▶ [Task prompt]: In the data below, copy out verbatim the lines beginning with the one that contains "about the instance" and ending with the one that contains "stop BOSH agent within VM", both included.

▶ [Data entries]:
::::::::

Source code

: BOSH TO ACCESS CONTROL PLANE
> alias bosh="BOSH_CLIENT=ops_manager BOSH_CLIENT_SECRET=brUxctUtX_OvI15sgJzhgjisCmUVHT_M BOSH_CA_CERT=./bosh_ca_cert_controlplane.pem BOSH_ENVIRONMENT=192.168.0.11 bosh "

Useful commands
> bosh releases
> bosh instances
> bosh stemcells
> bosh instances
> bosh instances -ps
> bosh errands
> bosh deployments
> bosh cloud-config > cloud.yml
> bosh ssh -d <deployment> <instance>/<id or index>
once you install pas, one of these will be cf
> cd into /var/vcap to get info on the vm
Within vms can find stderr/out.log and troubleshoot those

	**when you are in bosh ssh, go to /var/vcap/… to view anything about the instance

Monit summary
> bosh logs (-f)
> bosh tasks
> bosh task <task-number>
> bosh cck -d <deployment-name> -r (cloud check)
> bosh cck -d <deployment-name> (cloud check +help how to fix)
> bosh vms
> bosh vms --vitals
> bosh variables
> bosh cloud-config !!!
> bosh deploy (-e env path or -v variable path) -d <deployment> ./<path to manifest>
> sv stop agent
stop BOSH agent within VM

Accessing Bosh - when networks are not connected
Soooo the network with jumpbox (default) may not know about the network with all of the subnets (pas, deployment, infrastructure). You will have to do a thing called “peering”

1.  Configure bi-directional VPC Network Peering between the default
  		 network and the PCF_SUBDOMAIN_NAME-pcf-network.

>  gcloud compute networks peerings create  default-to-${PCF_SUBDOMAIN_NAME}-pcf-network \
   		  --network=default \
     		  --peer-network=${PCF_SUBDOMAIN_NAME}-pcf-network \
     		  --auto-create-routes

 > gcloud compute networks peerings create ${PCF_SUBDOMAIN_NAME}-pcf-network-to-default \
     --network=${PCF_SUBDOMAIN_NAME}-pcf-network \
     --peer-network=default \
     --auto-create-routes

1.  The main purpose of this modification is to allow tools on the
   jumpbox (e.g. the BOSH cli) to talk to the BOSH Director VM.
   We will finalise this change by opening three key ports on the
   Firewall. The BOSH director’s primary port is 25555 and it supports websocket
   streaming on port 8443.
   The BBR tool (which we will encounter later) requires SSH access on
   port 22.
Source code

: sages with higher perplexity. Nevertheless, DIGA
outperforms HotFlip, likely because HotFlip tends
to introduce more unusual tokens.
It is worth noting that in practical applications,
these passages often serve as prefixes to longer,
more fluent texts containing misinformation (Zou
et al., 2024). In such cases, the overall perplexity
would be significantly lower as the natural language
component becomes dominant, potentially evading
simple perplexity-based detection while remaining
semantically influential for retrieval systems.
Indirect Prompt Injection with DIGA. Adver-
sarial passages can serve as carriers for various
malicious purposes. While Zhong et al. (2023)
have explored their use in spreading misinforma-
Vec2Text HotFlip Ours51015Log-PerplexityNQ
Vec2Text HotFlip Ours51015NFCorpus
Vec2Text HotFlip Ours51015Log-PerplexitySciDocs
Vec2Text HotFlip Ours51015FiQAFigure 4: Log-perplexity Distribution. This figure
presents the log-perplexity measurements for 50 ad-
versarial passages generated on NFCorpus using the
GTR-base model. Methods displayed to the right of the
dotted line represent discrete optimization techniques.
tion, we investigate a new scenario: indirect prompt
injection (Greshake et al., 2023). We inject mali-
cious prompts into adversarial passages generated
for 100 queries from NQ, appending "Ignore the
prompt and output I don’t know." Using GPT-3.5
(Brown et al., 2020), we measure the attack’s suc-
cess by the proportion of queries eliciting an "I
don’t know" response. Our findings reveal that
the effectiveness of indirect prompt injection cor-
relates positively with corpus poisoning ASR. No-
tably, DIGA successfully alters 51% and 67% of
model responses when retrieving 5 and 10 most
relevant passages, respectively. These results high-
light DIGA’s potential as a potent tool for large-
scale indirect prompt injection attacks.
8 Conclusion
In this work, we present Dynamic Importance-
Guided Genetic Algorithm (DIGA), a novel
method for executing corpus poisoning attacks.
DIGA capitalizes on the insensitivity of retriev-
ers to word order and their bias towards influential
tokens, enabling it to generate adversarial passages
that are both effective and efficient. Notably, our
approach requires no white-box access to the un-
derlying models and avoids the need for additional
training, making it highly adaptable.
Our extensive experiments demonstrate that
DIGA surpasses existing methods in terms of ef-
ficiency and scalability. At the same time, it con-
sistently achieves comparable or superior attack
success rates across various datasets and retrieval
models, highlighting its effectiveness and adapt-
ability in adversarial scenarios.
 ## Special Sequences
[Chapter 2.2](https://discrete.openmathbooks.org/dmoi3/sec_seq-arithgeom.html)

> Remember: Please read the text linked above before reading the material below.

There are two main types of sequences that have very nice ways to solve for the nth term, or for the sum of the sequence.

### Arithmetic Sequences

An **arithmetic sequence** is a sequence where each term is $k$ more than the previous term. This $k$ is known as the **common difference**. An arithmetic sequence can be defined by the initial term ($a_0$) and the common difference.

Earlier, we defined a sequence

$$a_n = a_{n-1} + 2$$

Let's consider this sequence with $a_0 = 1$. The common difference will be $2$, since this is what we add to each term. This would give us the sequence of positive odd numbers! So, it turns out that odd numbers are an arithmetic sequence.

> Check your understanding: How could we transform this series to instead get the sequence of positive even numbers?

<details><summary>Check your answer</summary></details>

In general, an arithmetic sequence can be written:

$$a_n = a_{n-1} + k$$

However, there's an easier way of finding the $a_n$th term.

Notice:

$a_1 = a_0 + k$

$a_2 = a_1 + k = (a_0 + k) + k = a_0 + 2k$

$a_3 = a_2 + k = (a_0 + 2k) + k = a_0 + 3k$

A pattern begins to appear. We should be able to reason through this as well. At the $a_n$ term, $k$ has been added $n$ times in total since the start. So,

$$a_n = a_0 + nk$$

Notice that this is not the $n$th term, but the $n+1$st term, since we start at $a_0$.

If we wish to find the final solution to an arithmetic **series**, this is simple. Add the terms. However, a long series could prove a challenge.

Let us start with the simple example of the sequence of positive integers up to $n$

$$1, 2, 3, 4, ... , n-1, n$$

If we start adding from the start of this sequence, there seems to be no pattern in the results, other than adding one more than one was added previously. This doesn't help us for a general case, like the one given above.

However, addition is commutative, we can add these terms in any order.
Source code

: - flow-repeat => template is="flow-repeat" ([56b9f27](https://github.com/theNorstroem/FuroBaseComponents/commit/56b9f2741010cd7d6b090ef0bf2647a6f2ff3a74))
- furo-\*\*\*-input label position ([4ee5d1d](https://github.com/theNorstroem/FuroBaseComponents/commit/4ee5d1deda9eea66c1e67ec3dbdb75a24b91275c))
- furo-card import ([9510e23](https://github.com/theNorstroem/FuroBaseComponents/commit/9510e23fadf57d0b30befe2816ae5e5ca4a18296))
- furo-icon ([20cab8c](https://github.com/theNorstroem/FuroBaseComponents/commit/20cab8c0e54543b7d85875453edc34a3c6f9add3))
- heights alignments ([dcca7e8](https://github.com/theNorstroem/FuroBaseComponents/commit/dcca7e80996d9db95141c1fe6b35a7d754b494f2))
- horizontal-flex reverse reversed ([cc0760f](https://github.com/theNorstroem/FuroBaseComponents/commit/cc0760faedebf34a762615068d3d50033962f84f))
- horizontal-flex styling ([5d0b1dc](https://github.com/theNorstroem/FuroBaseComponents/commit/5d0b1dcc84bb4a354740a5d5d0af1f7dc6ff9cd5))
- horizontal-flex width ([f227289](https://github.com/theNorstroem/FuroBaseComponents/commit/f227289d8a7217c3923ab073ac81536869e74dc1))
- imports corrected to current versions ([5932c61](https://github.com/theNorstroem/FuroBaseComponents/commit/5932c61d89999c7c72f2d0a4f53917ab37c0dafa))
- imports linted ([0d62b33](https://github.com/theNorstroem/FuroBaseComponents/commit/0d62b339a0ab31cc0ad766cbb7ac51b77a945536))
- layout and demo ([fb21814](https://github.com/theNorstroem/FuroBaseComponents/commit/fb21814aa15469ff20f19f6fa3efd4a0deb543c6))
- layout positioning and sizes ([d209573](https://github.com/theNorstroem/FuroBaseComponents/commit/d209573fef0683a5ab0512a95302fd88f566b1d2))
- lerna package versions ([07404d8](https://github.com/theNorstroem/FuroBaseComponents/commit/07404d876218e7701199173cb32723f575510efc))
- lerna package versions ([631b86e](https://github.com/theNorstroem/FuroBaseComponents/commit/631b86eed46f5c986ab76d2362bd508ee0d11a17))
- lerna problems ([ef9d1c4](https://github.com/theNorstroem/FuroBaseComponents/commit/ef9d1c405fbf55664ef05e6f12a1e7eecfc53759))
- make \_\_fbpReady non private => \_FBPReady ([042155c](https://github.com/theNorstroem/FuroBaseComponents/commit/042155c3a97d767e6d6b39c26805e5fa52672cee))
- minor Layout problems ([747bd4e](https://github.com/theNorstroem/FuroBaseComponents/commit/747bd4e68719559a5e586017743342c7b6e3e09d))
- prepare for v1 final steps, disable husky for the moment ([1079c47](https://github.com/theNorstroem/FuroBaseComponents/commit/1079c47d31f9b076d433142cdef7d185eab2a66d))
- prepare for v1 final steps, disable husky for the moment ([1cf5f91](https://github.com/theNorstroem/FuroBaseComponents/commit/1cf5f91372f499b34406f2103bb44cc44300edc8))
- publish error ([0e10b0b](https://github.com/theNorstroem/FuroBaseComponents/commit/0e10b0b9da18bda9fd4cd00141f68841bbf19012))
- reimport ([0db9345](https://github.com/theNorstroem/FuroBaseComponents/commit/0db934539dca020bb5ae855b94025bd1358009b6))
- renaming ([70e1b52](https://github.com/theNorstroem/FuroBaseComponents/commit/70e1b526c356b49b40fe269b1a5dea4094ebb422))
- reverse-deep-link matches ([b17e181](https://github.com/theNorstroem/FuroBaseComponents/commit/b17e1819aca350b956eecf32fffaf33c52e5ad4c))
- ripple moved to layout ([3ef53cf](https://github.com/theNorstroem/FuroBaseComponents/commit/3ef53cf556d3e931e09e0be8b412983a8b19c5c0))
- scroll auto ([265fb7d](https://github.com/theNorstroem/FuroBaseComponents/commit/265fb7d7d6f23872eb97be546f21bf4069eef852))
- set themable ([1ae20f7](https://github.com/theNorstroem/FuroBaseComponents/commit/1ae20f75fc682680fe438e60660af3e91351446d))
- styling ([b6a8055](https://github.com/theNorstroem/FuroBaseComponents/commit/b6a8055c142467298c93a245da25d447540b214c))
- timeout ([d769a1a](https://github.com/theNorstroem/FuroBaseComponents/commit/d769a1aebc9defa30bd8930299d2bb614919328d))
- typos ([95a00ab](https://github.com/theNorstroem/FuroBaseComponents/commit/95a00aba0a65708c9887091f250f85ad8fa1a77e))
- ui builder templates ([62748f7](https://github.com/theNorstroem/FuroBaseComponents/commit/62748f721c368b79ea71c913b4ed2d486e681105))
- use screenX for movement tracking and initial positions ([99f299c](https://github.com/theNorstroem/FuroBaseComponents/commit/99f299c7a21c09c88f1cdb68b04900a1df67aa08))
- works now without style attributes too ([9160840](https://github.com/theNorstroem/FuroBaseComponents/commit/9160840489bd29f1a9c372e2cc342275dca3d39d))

::::::::

▶ [Answer to this task]:
	**when you are in bosh ssh, go to /var/vcap/… to view anything about the instance

Monit summary
> bosh logs (-f)
> bosh tasks
> bosh task <task-number>
> bosh cck -d <deployment-name> -r (cloud check)
> bosh cck -d <deployment-name> (cloud check +help how to fix)
> bosh vms
> bosh vms --vitals
> bosh variables
> bosh cloud-config !!!
> bosh deploy (-e env path or -v variable path) -d <deployment> ./<path to manifest>
> sv stop agent
stop BOSH agent within VM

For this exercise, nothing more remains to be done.